Supplied data:
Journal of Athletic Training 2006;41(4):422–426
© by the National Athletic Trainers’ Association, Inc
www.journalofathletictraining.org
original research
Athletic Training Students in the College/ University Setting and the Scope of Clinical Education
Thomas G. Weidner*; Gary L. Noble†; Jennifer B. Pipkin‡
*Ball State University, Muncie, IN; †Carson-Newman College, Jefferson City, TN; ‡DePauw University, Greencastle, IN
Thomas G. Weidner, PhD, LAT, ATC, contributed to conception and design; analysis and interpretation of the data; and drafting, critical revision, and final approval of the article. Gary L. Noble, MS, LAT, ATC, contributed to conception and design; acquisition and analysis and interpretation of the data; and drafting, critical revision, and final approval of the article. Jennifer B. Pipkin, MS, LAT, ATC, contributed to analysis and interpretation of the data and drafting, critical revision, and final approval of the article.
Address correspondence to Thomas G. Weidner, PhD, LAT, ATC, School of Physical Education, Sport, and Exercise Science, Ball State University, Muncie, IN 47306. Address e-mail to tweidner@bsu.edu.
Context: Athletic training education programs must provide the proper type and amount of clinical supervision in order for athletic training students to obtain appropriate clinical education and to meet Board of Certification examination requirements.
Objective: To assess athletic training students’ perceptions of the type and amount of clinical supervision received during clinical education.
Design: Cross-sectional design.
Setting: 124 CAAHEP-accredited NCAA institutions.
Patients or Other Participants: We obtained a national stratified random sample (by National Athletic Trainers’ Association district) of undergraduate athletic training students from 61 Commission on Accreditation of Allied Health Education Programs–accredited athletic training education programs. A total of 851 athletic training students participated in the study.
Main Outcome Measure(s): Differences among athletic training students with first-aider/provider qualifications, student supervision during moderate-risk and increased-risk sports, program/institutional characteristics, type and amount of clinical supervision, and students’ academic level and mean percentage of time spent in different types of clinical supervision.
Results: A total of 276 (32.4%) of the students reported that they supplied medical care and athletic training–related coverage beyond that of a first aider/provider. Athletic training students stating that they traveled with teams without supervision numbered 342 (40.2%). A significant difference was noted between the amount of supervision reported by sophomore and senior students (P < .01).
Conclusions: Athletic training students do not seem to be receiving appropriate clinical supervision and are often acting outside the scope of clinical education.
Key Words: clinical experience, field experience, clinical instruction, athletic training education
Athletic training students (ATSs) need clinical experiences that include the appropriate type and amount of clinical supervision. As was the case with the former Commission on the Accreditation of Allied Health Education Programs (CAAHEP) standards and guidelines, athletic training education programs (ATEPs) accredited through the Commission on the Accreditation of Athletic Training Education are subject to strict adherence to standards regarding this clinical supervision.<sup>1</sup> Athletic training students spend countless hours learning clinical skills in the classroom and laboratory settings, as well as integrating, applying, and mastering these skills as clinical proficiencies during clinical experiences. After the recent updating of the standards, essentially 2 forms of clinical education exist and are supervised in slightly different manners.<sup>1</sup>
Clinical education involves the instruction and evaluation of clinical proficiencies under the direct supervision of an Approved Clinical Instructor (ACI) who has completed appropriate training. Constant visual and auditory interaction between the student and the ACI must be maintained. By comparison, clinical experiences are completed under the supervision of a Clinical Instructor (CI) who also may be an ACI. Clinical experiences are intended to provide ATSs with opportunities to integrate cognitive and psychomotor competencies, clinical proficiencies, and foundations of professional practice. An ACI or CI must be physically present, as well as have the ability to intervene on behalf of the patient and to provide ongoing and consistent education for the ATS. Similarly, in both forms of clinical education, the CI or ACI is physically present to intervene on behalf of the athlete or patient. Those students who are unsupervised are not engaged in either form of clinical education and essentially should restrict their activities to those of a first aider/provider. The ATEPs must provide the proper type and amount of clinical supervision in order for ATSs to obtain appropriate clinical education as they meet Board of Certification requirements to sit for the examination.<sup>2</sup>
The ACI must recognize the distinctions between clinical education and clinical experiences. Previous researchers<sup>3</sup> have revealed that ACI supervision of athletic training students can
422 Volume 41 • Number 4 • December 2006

Task instructions: Set the entries down again exactly, beginning with their first line and ending with the line that contains "Address correspondence to"; omit all other lines.

Answer for this exercise:
Journal of Athletic Training 2006;41(4):422–426
© by the National Athletic Trainers’ Association, Inc
www.journalofathletictraining.org
original research
Athletic Training Students in the College/ University Setting and the Scope of Clinical Education
Thomas G. Weidner*; Gary L. Noble†; Jennifer B. Pipkin‡
*Ball State University, Muncie, IN; †Carson-Newman College, Jefferson City, TN; ‡DePauw University, Greencastle, IN
Thomas G. Weidner, PhD, LAT, ATC, contributed to conception and design; analysis and interpretation of the data; and drafting, critical revision, and final approval of the article. Gary L. Noble, MS, LAT, ATC, contributed to conception and design; acquisition and analysis and interpretation of the data; and drafting, critical revision, and final approval of the article. Jennifer B. Pipkin, MS, LAT, ATC, contributed to analysis and interpretation of the data and drafting, critical revision, and final approval of the article.
Address correspondence to Thomas G. Weidner, PhD, LAT, ATC, School of Physical Education, Sport, and Exercise Science, Ball State University, Muncie, IN 47306. Address e-mail to tweidner@bsu.edu.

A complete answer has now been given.